Table 4. Kidney Transplant PSP top ten priorities for future research.

Question
What is the best way to treat vascular or antibody-mediated acute rejection?
How can immunosuppression be personalised to the individual patients to improve the results of transplantation?
How can we prevent sensitisation in patients with a failing transplant, to improve their chances of another successful transplant (e.g. removal of the transplant, withdrawal of immunosuppressive medicines or continuation of these medicines?)
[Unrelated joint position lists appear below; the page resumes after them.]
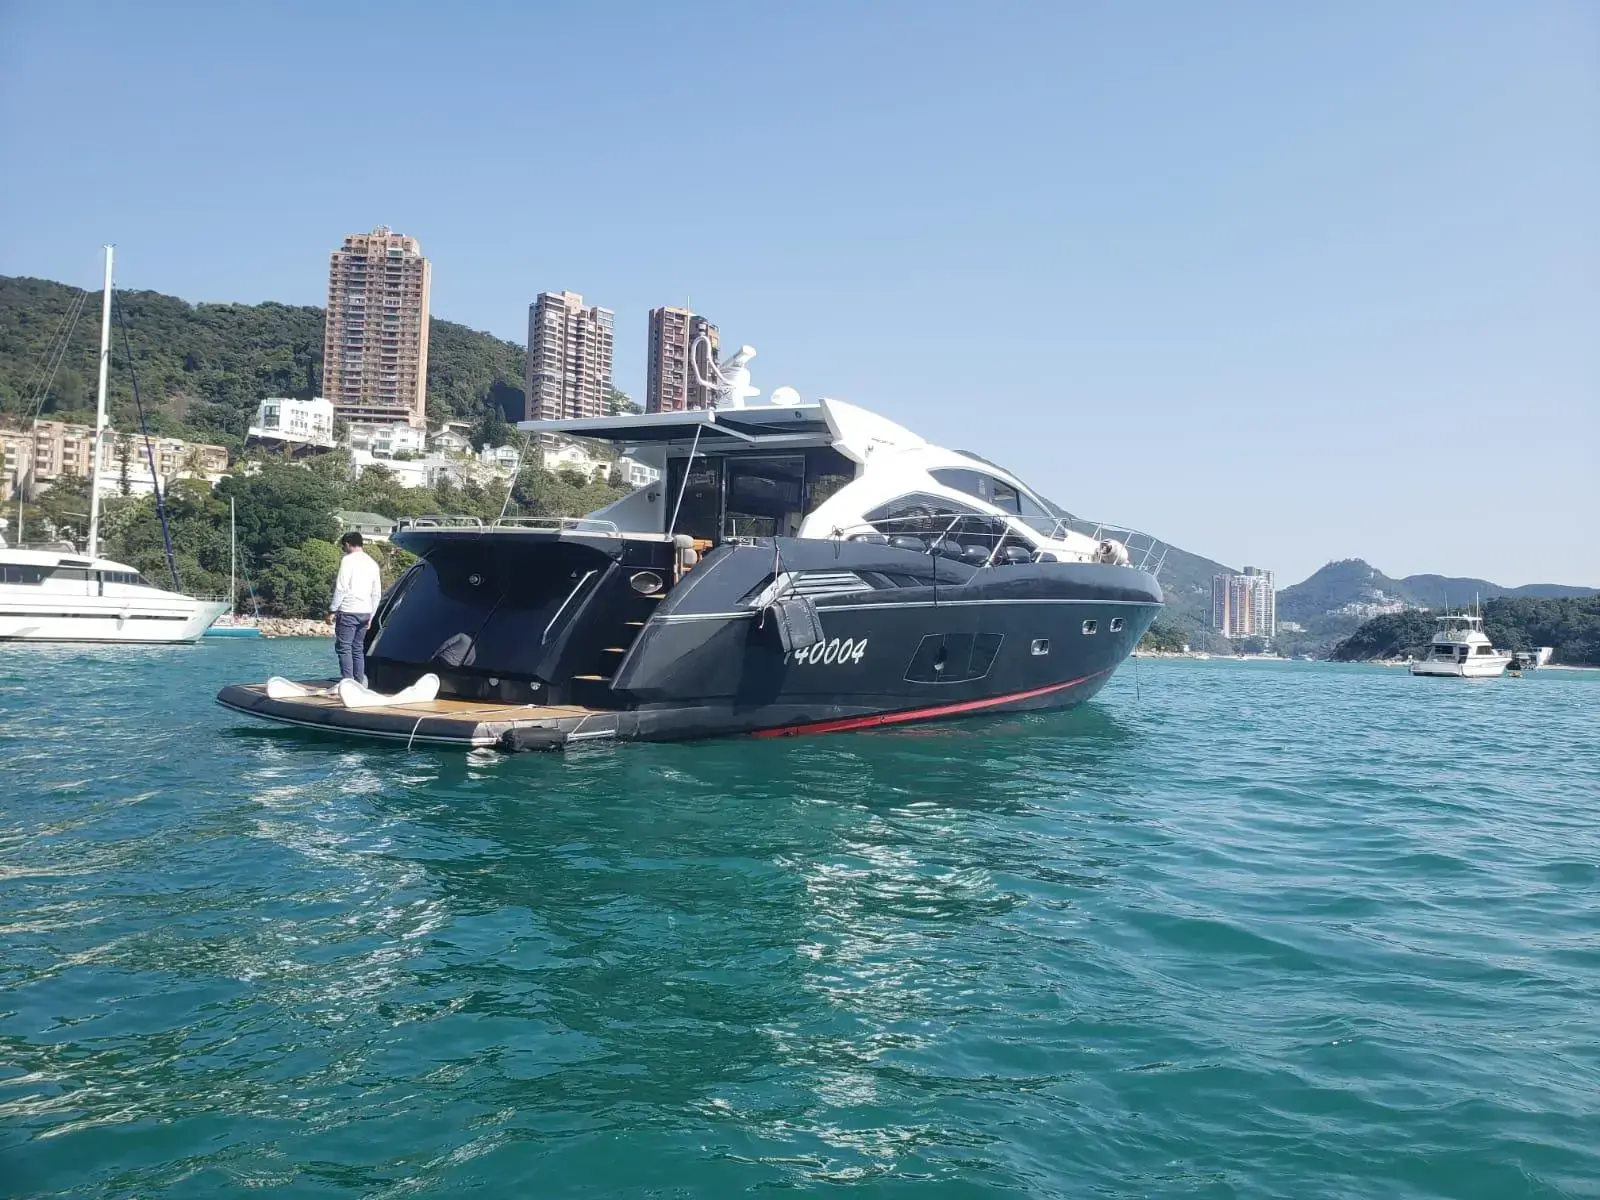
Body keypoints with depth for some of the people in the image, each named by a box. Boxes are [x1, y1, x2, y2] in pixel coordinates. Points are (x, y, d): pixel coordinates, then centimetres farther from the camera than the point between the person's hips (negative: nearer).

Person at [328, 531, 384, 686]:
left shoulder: (348, 560, -6)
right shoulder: (372, 563, 15)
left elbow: (341, 588, -12)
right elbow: (377, 594, 15)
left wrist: (332, 610, -8)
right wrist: (371, 616, 19)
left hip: (348, 611, -7)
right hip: (365, 612, 7)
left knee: (344, 647, -4)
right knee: (358, 648, 11)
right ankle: (359, 683, 8)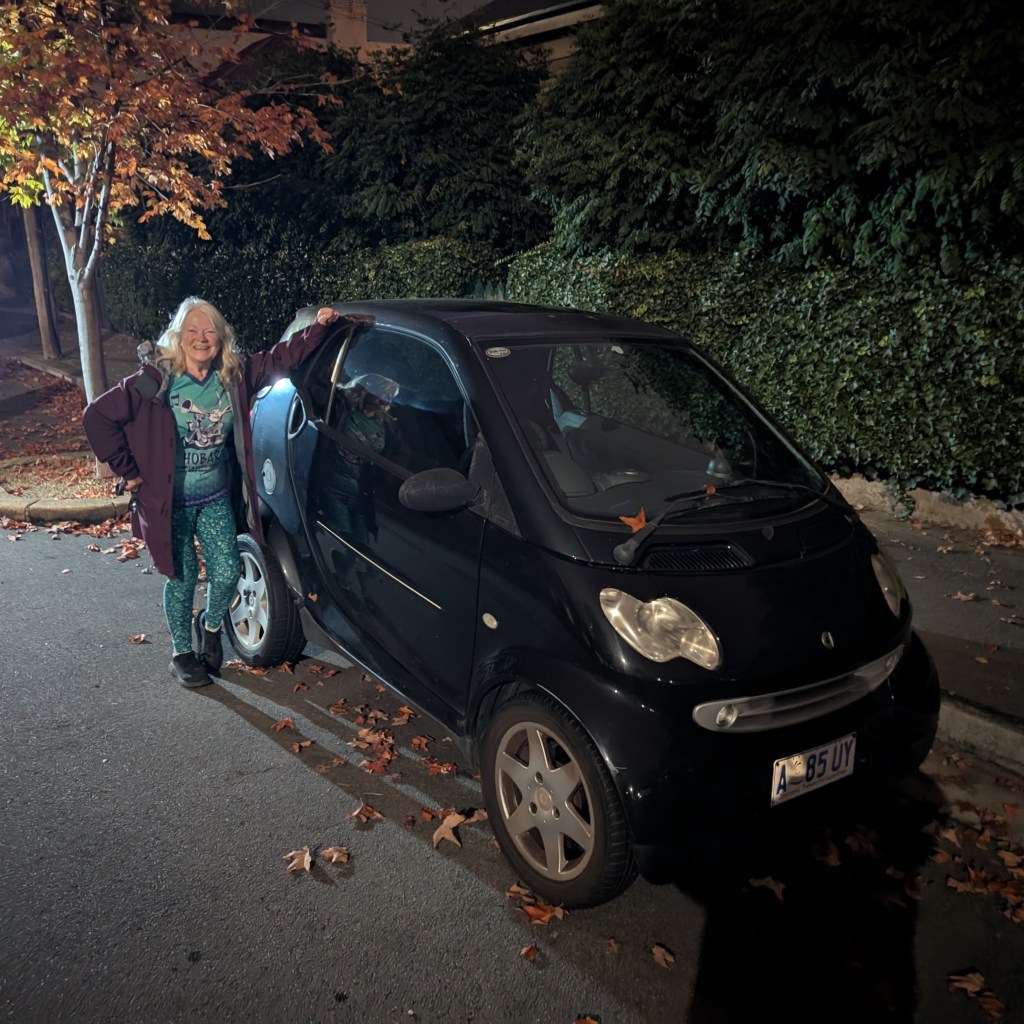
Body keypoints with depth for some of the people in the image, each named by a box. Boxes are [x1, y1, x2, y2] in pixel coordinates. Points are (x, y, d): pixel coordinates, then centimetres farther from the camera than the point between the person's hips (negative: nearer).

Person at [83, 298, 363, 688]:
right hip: (171, 502, -3)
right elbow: (97, 415, -13)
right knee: (183, 578, 6)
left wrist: (319, 326, -15)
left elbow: (282, 357, -2)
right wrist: (127, 469, -11)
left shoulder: (235, 375, -4)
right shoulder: (156, 379, -16)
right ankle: (182, 653, 28)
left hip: (217, 498, 3)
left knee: (228, 571, 2)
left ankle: (211, 625, 35)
Can we improve monitoring of the level of immunosuppression to achieve better balance between risk of rejection and side effects? (e.g. T-cell or B-cell ELISPOT, point-of-care tacrolimus monitoring, MMF monitoring)
How can we improve transplant rates in highly sensitised patients?
What are the long-term health risks to the living kidney donor?
How can we encourage tolerance to the transplant to prevent or reduce the need for immunosuppression? (e.g. by use of T-regulatory cells, induction of haemoxygenase 1)
What is the best combination of immunosuppressive drugs following kidney transplantation? (e.g. azathioprine or mycophenolate, belatacept, generic or proprietary (brand-name) drugs)
What techniques to preserve, condition and transport the kidney before transplantation allow increased preservation times and/or improve results? (e.g. machine perfusion, normothermic reconditioning, addition of agents to the perfusate)
Can bioengineered organs be developed to be as safe as human-to-human transplants? How can this be achieved?

The order of questions does not reflect priority.